START Extract provided

[Ns-developers] some ns-3 documentation proposals

Tom Henderson tomh at tomh.org
Wed Jan 2 22:53:34 PST 2008


Mathieu, a few more responses below:

Mathieu Lacage wrote:
> hi tom,
> 
> I spent a while looking at your doxygen source and experimented a bit
> locally. Comments below.
> 
> On Sun, 2007-12-30 at 21:32 -0800, Tom Henderson wrote:
> 
>> As I see it, the pros for using Doxygen for everything include:
>> - everything is hyperlinked together, internally consistent
>> - documentation is stored with the source code
>> - the web output looks really nice; Doxygen shines at this.
>> - it does handle hyperlinks and images nicely
>>
>> You can see from the above link that I created two "Related Pages" with 
>> Doxygen's subpaging facility, to handle the tutorial and a second 
>> (proposed) HOWTOs document, separately from the core modules.
>>
>> As for the ns-3 manual, it seems that the Doxygen way to handle this is 
>> to make each "chapter" a separate module, and to organize the modules 
>> with a file that serves as an outline for all of these modules.  I 
>> created this file as doc/modules, and you can see how the present module 
>> documentation could be organized by selecting the Modules tab.  This 
>> seems a reasonable approach to building a manual for web browsing at 
>> least; more on the PDF below.

END Extract provided
START Extracted information

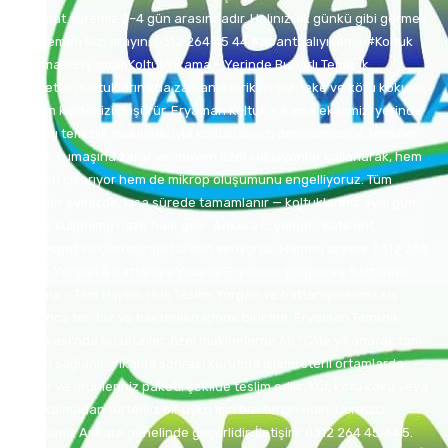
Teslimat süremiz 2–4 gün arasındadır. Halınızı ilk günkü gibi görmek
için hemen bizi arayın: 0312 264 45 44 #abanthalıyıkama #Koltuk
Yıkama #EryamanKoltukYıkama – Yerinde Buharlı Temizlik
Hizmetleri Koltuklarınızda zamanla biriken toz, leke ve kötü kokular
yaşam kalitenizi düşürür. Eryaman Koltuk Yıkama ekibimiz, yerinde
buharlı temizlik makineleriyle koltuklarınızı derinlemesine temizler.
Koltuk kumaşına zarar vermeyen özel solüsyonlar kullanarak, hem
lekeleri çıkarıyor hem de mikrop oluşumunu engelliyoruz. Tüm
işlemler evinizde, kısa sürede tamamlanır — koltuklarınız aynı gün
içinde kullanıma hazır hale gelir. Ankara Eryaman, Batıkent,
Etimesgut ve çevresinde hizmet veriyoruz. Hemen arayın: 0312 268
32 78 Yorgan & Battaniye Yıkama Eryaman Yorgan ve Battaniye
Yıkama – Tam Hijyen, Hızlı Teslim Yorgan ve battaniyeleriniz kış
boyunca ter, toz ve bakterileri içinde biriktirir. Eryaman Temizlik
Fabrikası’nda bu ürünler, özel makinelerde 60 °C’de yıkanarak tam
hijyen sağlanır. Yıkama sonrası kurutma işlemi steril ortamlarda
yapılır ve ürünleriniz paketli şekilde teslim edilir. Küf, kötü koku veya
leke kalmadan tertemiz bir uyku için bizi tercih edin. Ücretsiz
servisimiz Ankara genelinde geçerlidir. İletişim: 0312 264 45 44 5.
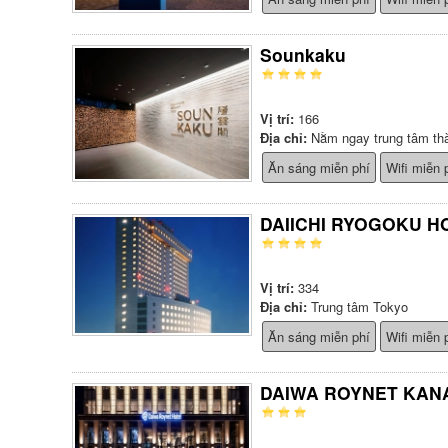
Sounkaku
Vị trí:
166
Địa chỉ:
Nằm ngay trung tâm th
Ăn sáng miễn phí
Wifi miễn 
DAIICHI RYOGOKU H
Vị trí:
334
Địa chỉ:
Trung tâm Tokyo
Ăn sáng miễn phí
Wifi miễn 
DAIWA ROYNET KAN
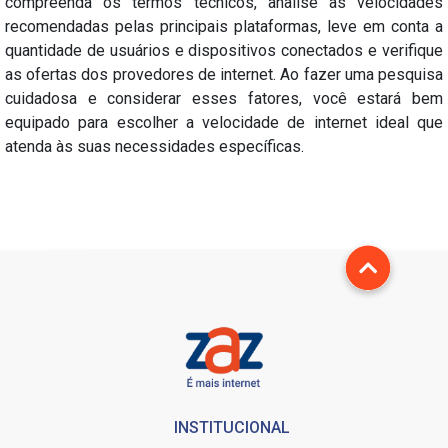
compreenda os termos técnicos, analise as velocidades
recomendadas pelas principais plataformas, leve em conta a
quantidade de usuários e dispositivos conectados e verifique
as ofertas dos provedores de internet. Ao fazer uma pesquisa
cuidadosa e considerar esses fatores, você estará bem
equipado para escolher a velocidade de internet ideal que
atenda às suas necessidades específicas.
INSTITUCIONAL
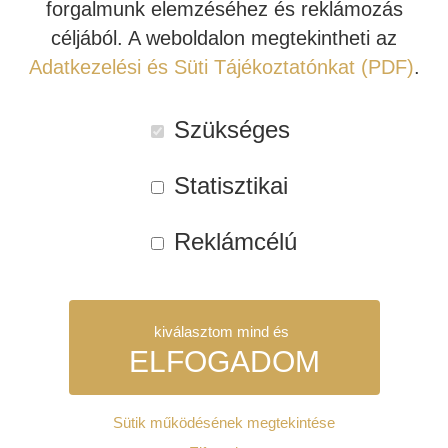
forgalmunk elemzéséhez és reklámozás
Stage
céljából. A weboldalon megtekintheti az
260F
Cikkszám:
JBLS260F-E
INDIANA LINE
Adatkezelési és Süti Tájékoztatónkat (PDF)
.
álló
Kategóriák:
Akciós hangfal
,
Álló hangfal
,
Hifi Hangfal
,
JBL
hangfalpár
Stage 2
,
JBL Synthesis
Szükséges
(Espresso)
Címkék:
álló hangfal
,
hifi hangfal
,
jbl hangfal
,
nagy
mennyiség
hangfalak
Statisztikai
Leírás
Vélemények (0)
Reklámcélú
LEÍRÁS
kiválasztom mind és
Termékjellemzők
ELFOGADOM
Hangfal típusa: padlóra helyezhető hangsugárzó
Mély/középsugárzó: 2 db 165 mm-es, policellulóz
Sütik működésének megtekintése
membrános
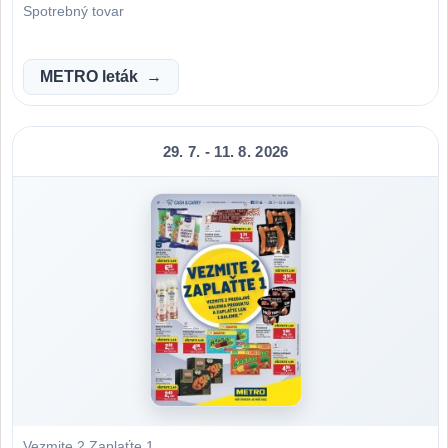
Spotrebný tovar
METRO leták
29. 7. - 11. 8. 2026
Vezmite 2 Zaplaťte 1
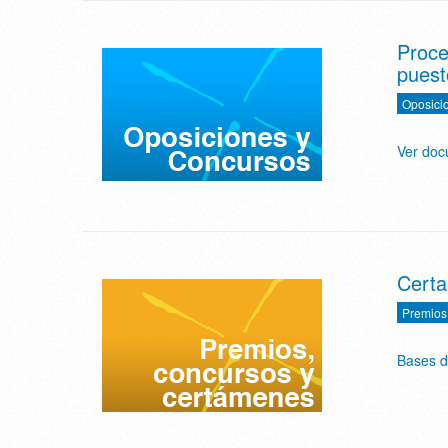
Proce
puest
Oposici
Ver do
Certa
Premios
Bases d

END Extracted information
START Extracted information

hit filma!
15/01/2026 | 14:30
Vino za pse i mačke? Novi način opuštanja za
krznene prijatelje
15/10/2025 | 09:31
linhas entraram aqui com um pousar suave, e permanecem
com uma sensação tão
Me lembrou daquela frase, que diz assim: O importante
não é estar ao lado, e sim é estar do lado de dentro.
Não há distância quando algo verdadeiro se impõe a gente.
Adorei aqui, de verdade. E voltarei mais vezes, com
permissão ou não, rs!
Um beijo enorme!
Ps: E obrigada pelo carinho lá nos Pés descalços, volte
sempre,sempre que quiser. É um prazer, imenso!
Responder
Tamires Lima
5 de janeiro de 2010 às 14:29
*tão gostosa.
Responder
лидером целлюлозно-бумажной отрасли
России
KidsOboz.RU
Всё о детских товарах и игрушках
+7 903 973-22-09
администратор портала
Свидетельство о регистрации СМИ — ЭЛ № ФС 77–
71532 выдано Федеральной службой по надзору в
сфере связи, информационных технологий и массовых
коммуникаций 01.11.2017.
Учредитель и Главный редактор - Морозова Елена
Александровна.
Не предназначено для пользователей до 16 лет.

END Extracted information

[Aim of the exercise] Carry on the mailing-list message about ns-3 documentation from the point where it stops.

[Response to the exercise]
> 
> One of the problems with this approach (and with doxygen in general) is
> that it is impossible to specify the order in which the groups are going
> to appear in the final latex output. i.e., if the 'wifi tutorial' is
> parsed before the 'tutorial introduction', it will be output first. 
> 
> Another problem with doxygen is that the latex output cannot contain any
> chapter beyond the predefined chapters. i.e., the 'pages' and 'groups'
> you define are converted to sections within the two 'Related Pages' and
> 'Groups' chapters which is most likely not what you want in a serious
> manual.
> 
> So, I don't see many options here if you really care about good-looking
> pdf output:
>   - use the doxygen xml output to generate ourselves our own latex
> output with a small python script. This is not especially hard but it
> will take some work
>   - a potentially simpler approach would be to use the perlmod output of
> doxygen to generate our own latex.
>   - do not use doxygen

I did some more poking around and came to similar conclusions:
- Doxygen is not going to produce very polished-looking PDF by default, 
although it can produce a readable PDF
- everything in the tutorial will end up in a single chapter
- the lack of control of ordering sections (which can be somewhat 
controlled on the HTML side) is troublesome.

And, as you point out, we could direct output to intermediate xml or 
perl files and do some processing there before running latex.

> 
> 
>> As for the tutorial, I converted a few snippets to see what it would 
>> look like, and to solicit more comments before going further.  See the 
>> Related Pages tab.  I also started a HOWTO document as a Related Page. 
>> I agree with Mathieu's previous observation that converting from texinfo 
>> to doxygen format is not a big deal.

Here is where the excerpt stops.